There are surprisingly few objects that begin with the letter E – especially ones that we could base a fine motor activity around. I wanted to avoid anything to do with ears or eyes so to continue our A-Z of Fine Motor Play series we opted for eels! Our Eel Fine Motor Play activity was easy to set up and focused on using tweezer tools. Tweezers help develop the arches of the hand, create resistance and strengthening and are a prerequisite skill required for scissor use.
Not having any eels to hand, I decided to use jelly snakes. The jelly snakes were longer than jelly worms and had a big head, just like an eel. I placed these in our white sensory bin and poured water on top. To make the water look like the sea I added a small amount of blue Wilton food colouring.
I wanted my son to catch the eels and place them into another container. I used a plastic cocktail bowl and filled this with blue coloured water. Finally, I left out a selection of tweezer style fine motor tools. These included a CleverstiX Chopstick, a Gator Grabber from our Helping Hands Fine Motor Tool set, Piggy Wiggy Serving Tongs and a purple Jumbo Tweezer.
My son chose the purple Jumbo Tweezer to pick up his first eel. He is usually quite confident with this tool. However, as the jelly sweet was in the water, it was slippery. This added a wonderful element to the activity as it appeared as if the eel was trying to swim away. My son soon discovered that if he attempted to pick the eel up by its head then the activity was easier.

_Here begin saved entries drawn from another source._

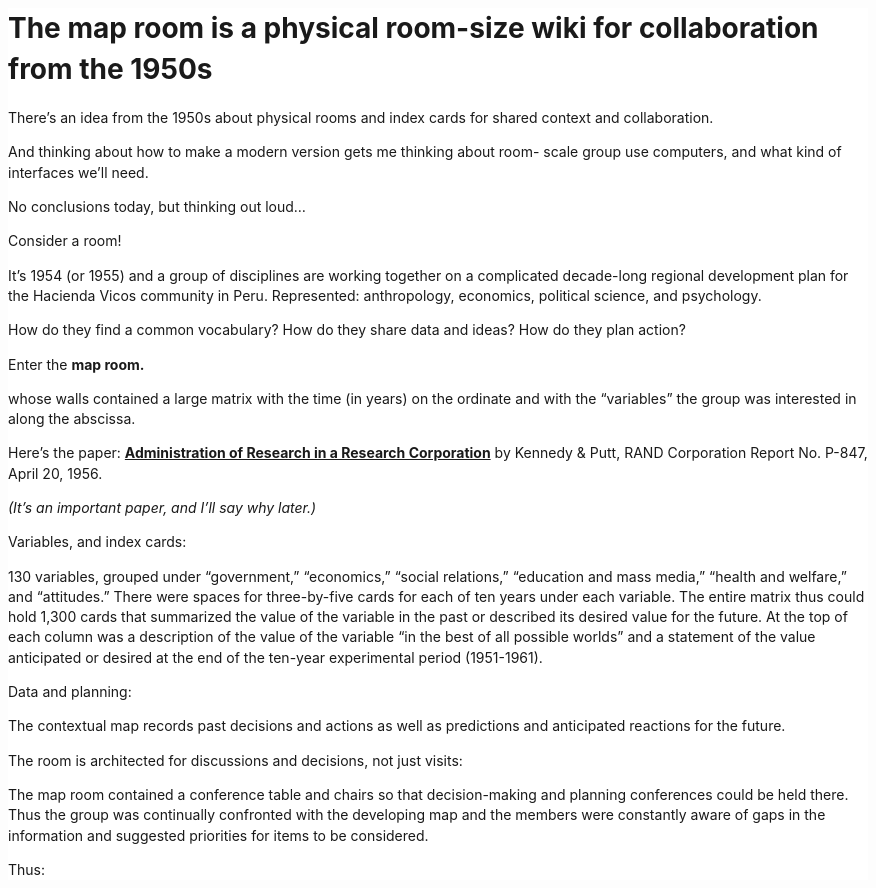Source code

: # The map room is a physical room-size wiki for collaboration from the 1950s

There’s an idea from the 1950s about physical rooms and index cards for shared
context and collaboration.

And thinking about how to make a modern version gets me thinking about room-
scale group use computers, and what kind of interfaces we’ll need.

No conclusions today, but thinking out loud…

Consider a room!

It’s 1954 (or 1955) and a group of disciplines are working together on a
complicated decade-long regional development plan for the Hacienda Vicos
community in Peru. Represented: anthropology, economics, political science,
and psychology.

How do they find a common vocabulary? How do they share data and ideas? How do
they plan action?

Enter the **map room.**

whose walls contained a large matrix with the time (in years) on the ordinate
and with the “variables” the group was interested in along the abscissa.

Here’s the paper: **[Administration of Research in a Research
Corporation](http://worrydream.com/refs/Kennedy%20-%20Administration%20of%20Research%20in%20a%20Research%20Corporation.html)**
by Kennedy & Putt, RAND Corporation Report No. P-847, April 20, 1956.

_(It’s an important paper, and I’ll say why later.)_

Variables, and index cards:

130 variables, grouped under “government,” “economics,” “social relations,”
“education and mass media,” “health and welfare,” and “attitudes.” There were
spaces for three-by-five cards for each of ten years under each variable. The
entire matrix thus could hold 1,300 cards that summarized the value of the
variable in the past or described its desired value for the future. At the top
of each column was a description of the value of the variable “in the best of
all possible worlds” and a statement of the value anticipated or desired at
the end of the ten-year experimental period (1951-1961).

Data and planning:

The contextual map records past decisions and actions as well as predictions
and anticipated reactions for the future.

The room is architected for discussions and decisions, not just visits:

The map room contained a conference table and chairs so that decision-making
and planning conferences could be held there. Thus the group was continually
confronted with the developing map and the members were constantly aware of
gaps in the information and suggested priorities for items to be considered.

Thus:
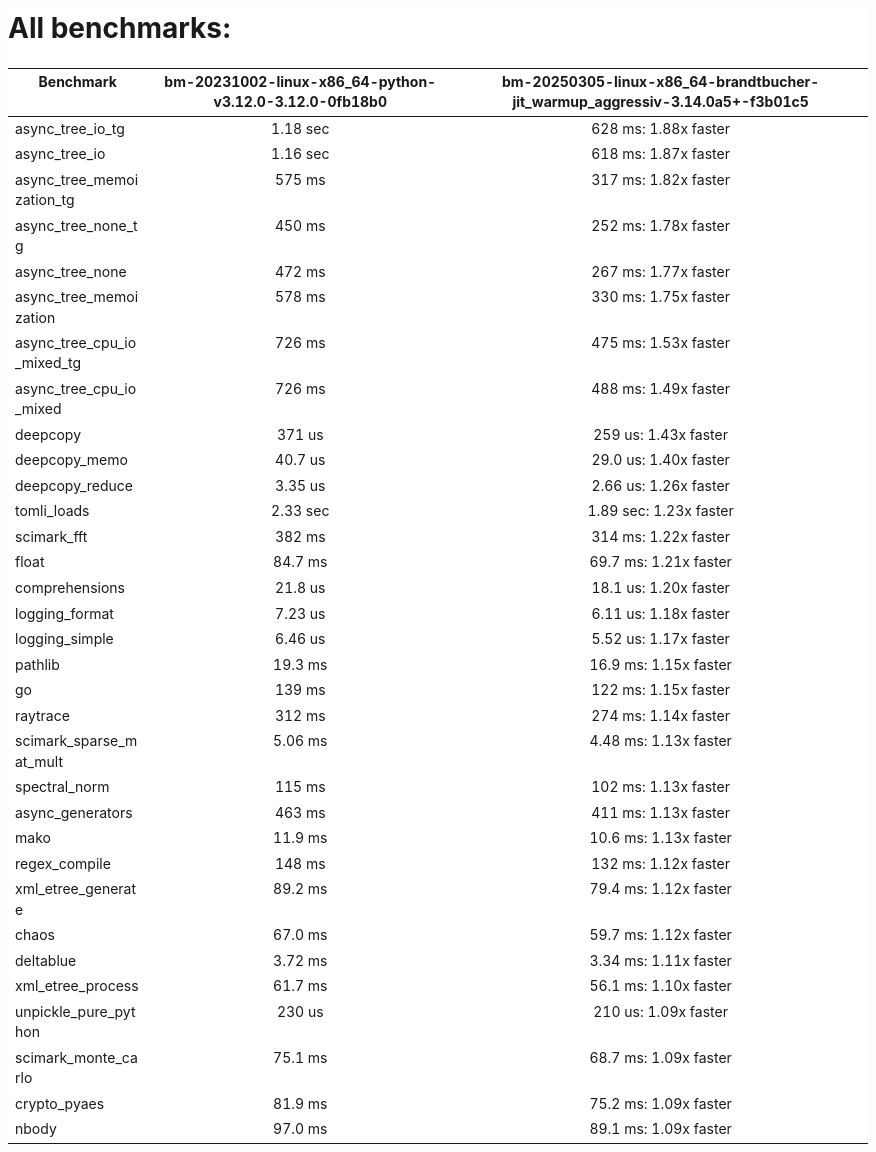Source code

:All benchmarks:
===============

| Benchmark                  | bm-20231002-linux-x86_64-python-v3.12.0-3.12.0-0fb18b0 | bm-20250305-linux-x86_64-brandtbucher-jit_warmup_aggressiv-3.14.0a5+-f3b01c5 |
|----------------------------|:------------------------------------------------------:|:----------------------------------------------------------------------------:|
| async_tree_io_tg           | 1.18 sec                                               | 628 ms: 1.88x faster                                                         |
| async_tree_io              | 1.16 sec                                               | 618 ms: 1.87x faster                                                         |
| async_tree_memoization_tg  | 575 ms                                                 | 317 ms: 1.82x faster                                                         |
| async_tree_none_tg         | 450 ms                                                 | 252 ms: 1.78x faster                                                         |
| async_tree_none            | 472 ms                                                 | 267 ms: 1.77x faster                                                         |
| async_tree_memoization     | 578 ms                                                 | 330 ms: 1.75x faster                                                         |
| async_tree_cpu_io_mixed_tg | 726 ms                                                 | 475 ms: 1.53x faster                                                         |
| async_tree_cpu_io_mixed    | 726 ms                                                 | 488 ms: 1.49x faster                                                         |
| deepcopy                   | 371 us                                                 | 259 us: 1.43x faster                                                         |
| deepcopy_memo              | 40.7 us                                                | 29.0 us: 1.40x faster                                                        |
| deepcopy_reduce            | 3.35 us                                                | 2.66 us: 1.26x faster                                                        |
| tomli_loads                | 2.33 sec                                               | 1.89 sec: 1.23x faster                                                       |
| scimark_fft                | 382 ms                                                 | 314 ms: 1.22x faster                                                         |
| float                      | 84.7 ms                                                | 69.7 ms: 1.21x faster                                                        |
| comprehensions             | 21.8 us                                                | 18.1 us: 1.20x faster                                                        |
| logging_format             | 7.23 us                                                | 6.11 us: 1.18x faster                                                        |
| logging_simple             | 6.46 us                                                | 5.52 us: 1.17x faster                                                        |
| pathlib                    | 19.3 ms                                                | 16.9 ms: 1.15x faster                                                        |
| go                         | 139 ms                                                 | 122 ms: 1.15x faster                                                         |
| raytrace                   | 312 ms                                                 | 274 ms: 1.14x faster                                                         |
| scimark_sparse_mat_mult    | 5.06 ms                                                | 4.48 ms: 1.13x faster                                                        |
| spectral_norm              | 115 ms                                                 | 102 ms: 1.13x faster                                                         |
| async_generators           | 463 ms                                                 | 411 ms: 1.13x faster                                                         |
| mako                       | 11.9 ms                                                | 10.6 ms: 1.13x faster                                                        |
| regex_compile              | 148 ms                                                 | 132 ms: 1.12x faster                                                         |
| xml_etree_generate         | 89.2 ms                                                | 79.4 ms: 1.12x faster                                                        |
| chaos                      | 67.0 ms                                                | 59.7 ms: 1.12x faster                                                        |
| deltablue                  | 3.72 ms                                                | 3.34 ms: 1.11x faster                                                        |
| xml_etree_process          | 61.7 ms                                                | 56.1 ms: 1.10x faster                                                        |
| unpickle_pure_python       | 230 us                                                 | 210 us: 1.09x faster                                                         |
| scimark_monte_carlo        | 75.1 ms                                                | 68.7 ms: 1.09x faster                                                        |
| crypto_pyaes               | 81.9 ms                                                | 75.2 ms: 1.09x faster                                                        |
| nbody                      | 97.0 ms                                                | 89.1 ms: 1.09x faster                                                        |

The Gator Grabber proved to be the easiest tool to use to retrieve the eels. However, this meant my son had to put his fingers into the water which at first he wasn’t keen on.
The eels were too slippery to be picked up easily with the CleverstiX and Piggy Wiggy serving tongs. We certainly experienced a different meaning to the phrase “as slippery as an eel,” whilst my son chased the eels around the sensory bin.
Once all the eels had been collected and placed into the bowl, my son decided to do the activity again. The jelly sweets were placed back into the sensory bin. However, he got distracted and didn’t go back to the activity for over an hour. By this time the jelly had started to disintegrate in the water. They were even harder to pick up with the fine motor tools.